◆ **RAW DATA**
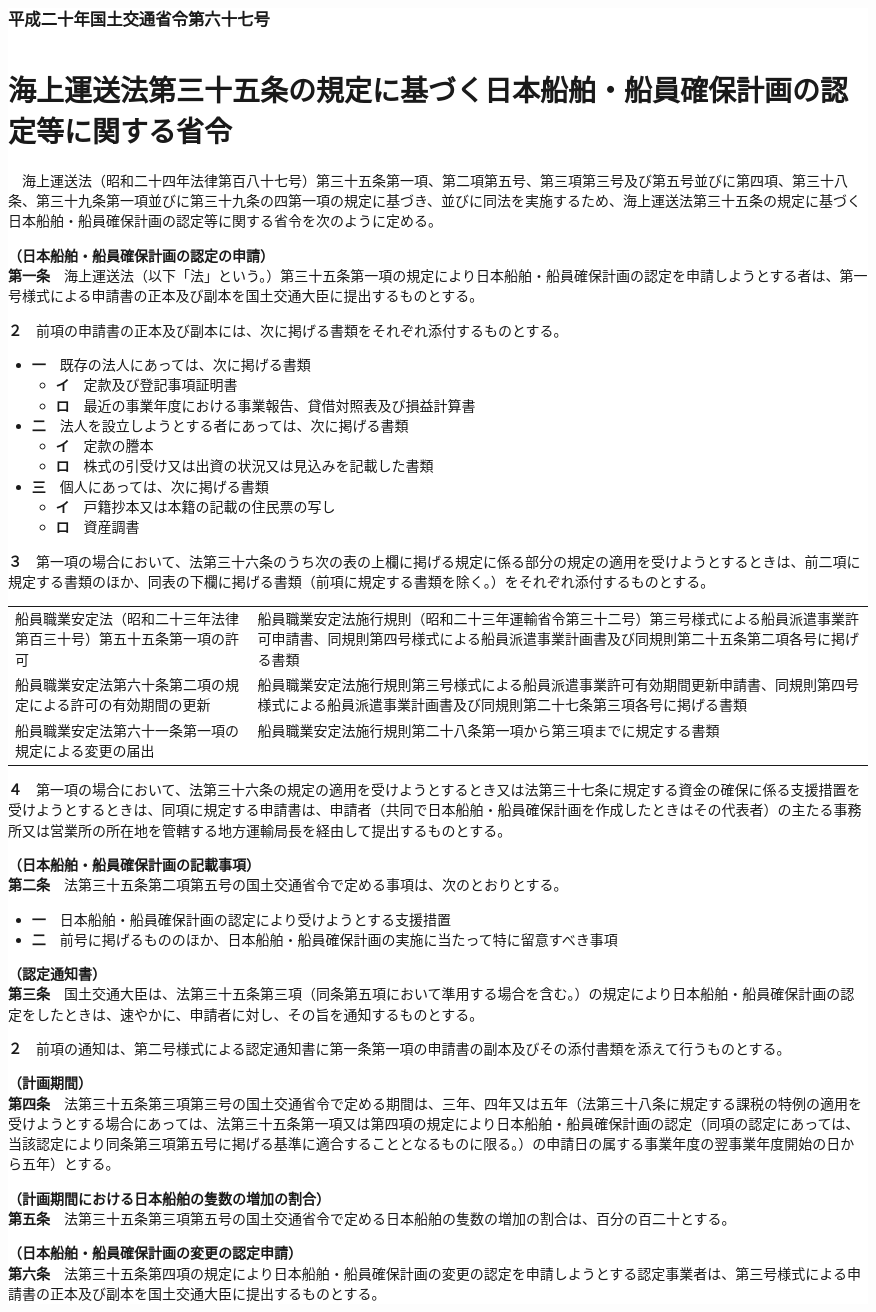 ### 平成二十年国土交通省令第六十七号  
# 海上運送法第三十五条の規定に基づく日本船舶・船員確保計画の認定等に関する省令  
　海上運送法（昭和二十四年法律第百八十七号）第三十五条第一項、第二項第五号、第三項第三号及び第五号並びに第四項、第三十八条、第三十九条第一項並びに第三十九条の四第一項の規定に基づき、並びに同法を実施するため、海上運送法第三十五条の規定に基づく日本船舶・船員確保計画の認定等に関する省令を次のように定める。  
  
**（日本船舶・船員確保計画の認定の申請）**  
**第一条**　海上運送法（以下「法」という。）第三十五条第一項の規定により日本船舶・船員確保計画の認定を申請しようとする者は、第一号様式による申請書の正本及び副本を国土交通大臣に提出するものとする。  
  
**２**　前項の申請書の正本及び副本には、次に掲げる書類をそれぞれ添付するものとする。  
* **一**　既存の法人にあっては、次に掲げる書類  
	* **イ**　定款及び登記事項証明書  
	* **ロ**　最近の事業年度における事業報告、貸借対照表及び損益計算書  
* **二**　法人を設立しようとする者にあっては、次に掲げる書類  
	* **イ**　定款の謄本  
	* **ロ**　株式の引受け又は出資の状況又は見込みを記載した書類  
* **三**　個人にあっては、次に掲げる書類  
	* **イ**　戸籍抄本又は本籍の記載の住民票の写し  
	* **ロ**　資産調書  
  
**３**　第一項の場合において、法第三十六条のうち次の表の上欄に掲げる規定に係る部分の規定の適用を受けようとするときは、前二項に規定する書類のほか、同表の下欄に掲げる書類（前項に規定する書類を除く。）をそれぞれ添付するものとする。  

|||  
| --- | --- |  
|船員職業安定法（昭和二十三年法律第百三十号）第五十五条第一項の許可|船員職業安定法施行規則（昭和二十三年運輸省令第三十二号）第三号様式による船員派遣事業許可申請書、同規則第四号様式による船員派遣事業計画書及び同規則第二十五条第二項各号に掲げる書類|  
|船員職業安定法第六十条第二項の規定による許可の有効期間の更新|船員職業安定法施行規則第三号様式による船員派遣事業許可有効期間更新申請書、同規則第四号様式による船員派遣事業計画書及び同規則第二十七条第三項各号に掲げる書類|  
|船員職業安定法第六十一条第一項の規定による変更の届出|船員職業安定法施行規則第二十八条第一項から第三項までに規定する書類|  
  
  
**４**　第一項の場合において、法第三十六条の規定の適用を受けようとするとき又は法第三十七条に規定する資金の確保に係る支援措置を受けようとするときは、同項に規定する申請書は、申請者（共同で日本船舶・船員確保計画を作成したときはその代表者）の主たる事務所又は営業所の所在地を管轄する地方運輸局長を経由して提出するものとする。  
  
**（日本船舶・船員確保計画の記載事項）**  
**第二条**　法第三十五条第二項第五号の国土交通省令で定める事項は、次のとおりとする。  
* **一**　日本船舶・船員確保計画の認定により受けようとする支援措置  
* **二**　前号に掲げるもののほか、日本船舶・船員確保計画の実施に当たって特に留意すべき事項  
  
**（認定通知書）**  
**第三条**　国土交通大臣は、法第三十五条第三項（同条第五項において準用する場合を含む。）の規定により日本船舶・船員確保計画の認定をしたときは、速やかに、申請者に対し、その旨を通知するものとする。  
  
**２**　前項の通知は、第二号様式による認定通知書に第一条第一項の申請書の副本及びその添付書類を添えて行うものとする。  
  
**（計画期間）**  
**第四条**　法第三十五条第三項第三号の国土交通省令で定める期間は、三年、四年又は五年（法第三十八条に規定する課税の特例の適用を受けようとする場合にあっては、法第三十五条第一項又は第四項の規定により日本船舶・船員確保計画の認定（同項の認定にあっては、当該認定により同条第三項第五号に掲げる基準に適合することとなるものに限る。）の申請日の属する事業年度の翌事業年度開始の日から五年）とする。  
  
**（計画期間における日本船舶の隻数の増加の割合）**  
**第五条**　法第三十五条第三項第五号の国土交通省令で定める日本船舶の隻数の増加の割合は、百分の百二十とする。  
  
**（日本船舶・船員確保計画の変更の認定申請）**  
**第六条**　法第三十五条第四項の規定により日本船舶・船員確保計画の変更の認定を申請しようとする認定事業者は、第三号様式による申請書の正本及び副本を国土交通大臣に提出するものとする。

◆ **EXERCISE DIRECTIONS**
Reproduce every record in full. Leave out the images.

◆ **TASK SOLUTION**
 ### 平成二十年国土交通省令第六十七号  
# 海上運送法第三十五条の規定に基づく日本船舶・船員確保計画の認定等に関する省令  
　海上運送法（昭和二十四年法律第百八十七号）第三十五条第一項、第二項第五号、第三項第三号及び第五号並びに第四項、第三十八条、第三十九条第一項並びに第三十九条の四第一項の規定に基づき、並びに同法を実施するため、海上運送法第三十五条の規定に基づく日本船舶・船員確保計画の認定等に関する省令を次のように定める。  
  
**（日本船舶・船員確保計画の認定の申請）**  
**第一条**　海上運送法（以下「法」という。）第三十五条第一項の規定により日本船舶・船員確保計画の認定を申請しようとする者は、第一号様式による申請書の正本及び副本を国土交通大臣に提出するものとする。  
  
**２**　前項の申請書の正本及び副本には、次に掲げる書類をそれぞれ添付するものとする。  
* **一**　既存の法人にあっては、次に掲げる書類  
	* **イ**　定款及び登記事項証明書  
	* **ロ**　最近の事業年度における事業報告、貸借対照表及び損益計算書  
* **二**　法人を設立しようとする者にあっては、次に掲げる書類  
	* **イ**　定款の謄本  
	* **ロ**　株式の引受け又は出資の状況又は見込みを記載した書類  
* **三**　個人にあっては、次に掲げる書類  
	* **イ**　戸籍抄本又は本籍の記載の住民票の写し  
	* **ロ**　資産調書  
  
**３**　第一項の場合において、法第三十六条のうち次の表の上欄に掲げる規定に係る部分の規定の適用を受けようとするときは、前二項に規定する書類のほか、同表の下欄に掲げる書類（前項に規定する書類を除く。）をそれぞれ添付するものとする。  

|||  
| --- | --- |  
|船員職業安定法（昭和二十三年法律第百三十号）第五十五条第一項の許可|船員職業安定法施行規則（昭和二十三年運輸省令第三十二号）第三号様式による船員派遣事業許可申請書、同規則第四号様式による船員派遣事業計画書及び同規則第二十五条第二項各号に掲げる書類|  
|船員職業安定法第六十条第二項の規定による許可の有効期間の更新|船員職業安定法施行規則第三号様式による船員派遣事業許可有効期間更新申請書、同規則第四号様式による船員派遣事業計画書及び同規則第二十七条第三項各号に掲げる書類|  
|船員職業安定法第六十一条第一項の規定による変更の届出|船員職業安定法施行規則第二十八条第一項から第三項までに規定する書類|  
  
  
**４**　第一項の場合において、法第三十六条の規定の適用を受けようとするとき又は法第三十七条に規定する資金の確保に係る支援措置を受けようとするときは、同項に規定する申請書は、申請者（共同で日本船舶・船員確保計画を作成したときはその代表者）の主たる事務所又は営業所の所在地を管轄する地方運輸局長を経由して提出するものとする。  
  
**（日本船舶・船員確保計画の記載事項）**  
**第二条**　法第三十五条第二項第五号の国土交通省令で定める事項は、次のとおりとする。  
* **一**　日本船舶・船員確保計画の認定により受けようとする支援措置  
* **二**　前号に掲げるもののほか、日本船舶・船員確保計画の実施に当たって特に留意すべき事項  
  
**（認定通知書）**  
**第三条**　国土交通大臣は、法第三十五条第三項（同条第五項において準用する場合を含む。）の規定により日本船舶・船員確保計画の認定をしたときは、速やかに、申請者に対し、その旨を通知するものとする。  
  
**２**　前項の通知は、第二号様式による認定通知書に第一条第一項の申請書の副本及びその添付書類を添えて行うものとする。  
  
**（計画期間）**  
**第四条**　法第三十五条第三項第三号の国土交通省令で定める期間は、三年、四年又は五年（法第三十八条に規定する課税の特例の適用を受けようとする場合にあっては、法第三十五条第一項又は第四項の規定により日本船舶・船員確保計画の認定（同項の認定にあっては、当該認定により同条第三項第五号に掲げる基準に適合することとなるものに限る。）の申請日の属する事業年度の翌事業年度開始の日から五年）とする。  
  
**（計画期間における日本船舶の隻数の増加の割合）**  
**第五条**　法第三十五条第三項第五号の国土交通省令で定める日本船舶の隻数の増加の割合は、百分の百二十とする。  
  
**（日本船舶・船員確保計画の変更の認定申請）**  
**第六条**　法第三十五条第四項の規定により日本船舶・船員確保計画の変更の認定を申請しようとする認定事業者は、第三号様式による申請書の正本及び副本を国土交通大臣に提出するものとする。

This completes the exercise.